A propensity for elegant sentences, wonderful characters and inventive storytelling… This is everything a novel should be: charming, witty, poetic and generous, An absolute delight. –Mail on Sunday
Living up to expectations
By Roger Childs
This novel was lent to me by a friend who knows my tastes. I had never heard of the author Amor Towles, however, the 19 review quotes were ecstatic. I try not to let the effusive comments which publishers frequently splatter in the first few pages of books cloud my judgement – the proof is always in the reading. However, with A Gentleman in Moscow they were not wrong.

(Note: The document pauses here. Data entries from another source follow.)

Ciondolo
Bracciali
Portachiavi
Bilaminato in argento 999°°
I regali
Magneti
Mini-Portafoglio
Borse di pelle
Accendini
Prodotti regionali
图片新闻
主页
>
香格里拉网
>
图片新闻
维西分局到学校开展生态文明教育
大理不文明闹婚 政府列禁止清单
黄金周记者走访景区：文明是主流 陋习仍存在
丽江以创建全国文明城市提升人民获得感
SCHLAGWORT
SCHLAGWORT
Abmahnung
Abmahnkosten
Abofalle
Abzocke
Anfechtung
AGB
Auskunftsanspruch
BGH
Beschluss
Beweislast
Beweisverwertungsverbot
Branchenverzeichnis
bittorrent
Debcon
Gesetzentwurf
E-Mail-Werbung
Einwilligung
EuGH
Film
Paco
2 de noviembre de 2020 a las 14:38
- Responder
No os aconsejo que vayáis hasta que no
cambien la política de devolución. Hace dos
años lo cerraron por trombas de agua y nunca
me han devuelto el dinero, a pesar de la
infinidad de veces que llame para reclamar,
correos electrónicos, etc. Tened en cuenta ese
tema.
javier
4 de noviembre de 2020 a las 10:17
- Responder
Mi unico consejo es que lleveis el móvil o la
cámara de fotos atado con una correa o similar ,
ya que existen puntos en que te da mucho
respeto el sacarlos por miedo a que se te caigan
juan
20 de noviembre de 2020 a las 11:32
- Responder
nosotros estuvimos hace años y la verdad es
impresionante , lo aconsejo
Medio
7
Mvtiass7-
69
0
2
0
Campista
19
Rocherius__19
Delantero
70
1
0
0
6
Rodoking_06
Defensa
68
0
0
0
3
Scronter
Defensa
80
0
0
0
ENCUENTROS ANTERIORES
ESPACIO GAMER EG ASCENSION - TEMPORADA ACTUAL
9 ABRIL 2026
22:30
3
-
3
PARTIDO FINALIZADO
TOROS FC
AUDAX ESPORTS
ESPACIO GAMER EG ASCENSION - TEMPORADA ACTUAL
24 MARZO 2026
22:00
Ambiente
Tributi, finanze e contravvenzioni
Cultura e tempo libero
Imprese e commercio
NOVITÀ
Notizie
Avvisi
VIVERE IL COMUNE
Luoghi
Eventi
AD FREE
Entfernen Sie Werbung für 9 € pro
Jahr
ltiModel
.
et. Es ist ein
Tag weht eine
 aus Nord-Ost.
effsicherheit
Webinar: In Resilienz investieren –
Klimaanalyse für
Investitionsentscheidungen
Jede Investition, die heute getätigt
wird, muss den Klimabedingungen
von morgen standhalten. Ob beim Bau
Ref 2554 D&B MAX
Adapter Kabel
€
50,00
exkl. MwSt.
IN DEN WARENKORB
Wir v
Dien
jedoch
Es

The main character is indeed the “gentleman” — a real gent – Count Alexander Illyich Rostov – who returns as a young man to Russia after World War One. His is highly intelligent, witty, cultured and personable with impeccable manners. He lives in a luxury suite at Hotel Metropol in Moscow. However, the Communist government has no time for aristocrats and take him to court in June 1922 and he is put under permanent “hotel arrest”. So it is out of the spacious suite and into a small attic room. He takes some furniture with him including a table which conveniently has legs full of gold coins.
Over the next thirty plus years as Russia passes through tumultuous times, Rostov lives his life in the hotel and develops excellent, mutually satisfying relationships with the restaurant and kitchen staff who have exacting standards, and Maria a young girl who is the daughter of a widowed Ukranian official. All the characters are beautifully drawn including an actress who lives in the hotel and enjoys the Count’s company both in the restaurant and at her suite.
As an adult Maria marries and with her husband heads off to work on a collectivization project in central Russia. She leaves behind her small daughter Sofia in the Count’s care. Maria is never heard of again and Alexander adopts the girl as his daughter. The two enjoy each other’s company and love playing games in which the Count is occasionally outwitted!
The ebb and flow of Russian history
Obviously the action centres on what’s happening in the hotel, however Towles does provide lengthy, but highly interesting, footnotes about what is going on in Russia as the decades pass. From time to time government leaders and officials dine at the Metropol which has the best restaurant in Moscow.
Near the end of the book, now into the 1950s with Krushchev about to ascend to the top of the presidium, the entire upper echelon of the government and civil service dines in a large suite under the eye of head waiter Alexander Illyich Rostov.
This a book of 462 pages with small print, but Towles never flags in telling the fascinating story of Rostov and his friends. There are wonderful observations about cuisine, customs, furniture, procedures and of course the people who pass through the hotel, bar and restaurant – journalists, politicians, diplomats, spies and tourists.
The author’s style is elegant, witty and occasionally humorous, and his description is often delightful. He has all the flair of the very best novelists and this is exhibited with great skill through idiom and imagery, simile and metaphor, nuance and perception. But as I entered the four hundreds (pages), I wondered whether this master story teller could produce an ending worthy of his remarkable story?
Yes indeed! Sofia grows up to become an accomplished pianist and travels with a Russian orchestra to Paris… I will say no more.
A Gentleman in Moscow by Amor Towles is one of the finest books I have ever read; it is not just a novel, it is literature. Very highly recommended.